* _Work to complete_: Copy every line of text in the entries below without changing anything, and leave the pictures out of your answer.

Dataset entries:

━━━━━━━━━━

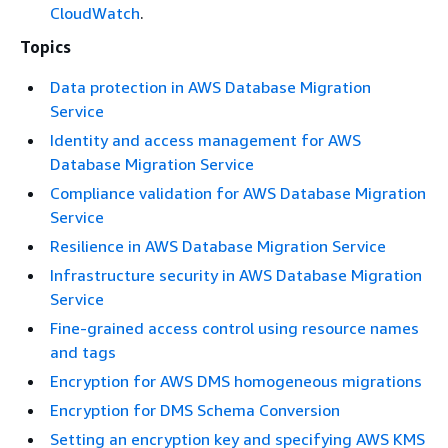
CloudWatch
.
Topics
Data protection in AWS Database Migration
Service
Identity and access management for AWS
Database Migration Service
Compliance validation for AWS Database Migration
Service
Resilience in AWS Database Migration Service
Infrastructure security in AWS Database Migration
Service
Fine-grained access control using resource names
and tags
Encryption for AWS DMS homogeneous migrations
Encryption for DMS Schema Conversion
Setting an encryption key and specifying AWS KMS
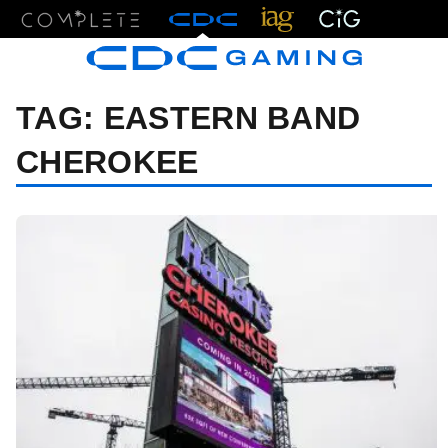
Menu
TAG:
EASTERN BAND
CHEROKEE
06/13/24 7:58 PM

━━━━━━━━━━

* _Task output_:
CloudWatch
.
Topics
Data protection in AWS Database Migration
Service
Identity and access management for AWS
Database Migration Service
Compliance validation for AWS Database Migration
Service
Resilience in AWS Database Migration Service
Infrastructure security in AWS Database Migration
Service
Fine-grained access control using resource names
and tags
Encryption for AWS DMS homogeneous migrations
Encryption for DMS Schema Conversion
Setting an encryption key and specifying AWS KMS
Menu
TAG:
EASTERN BAND
CHEROKEE
06/13/24 7:58 PM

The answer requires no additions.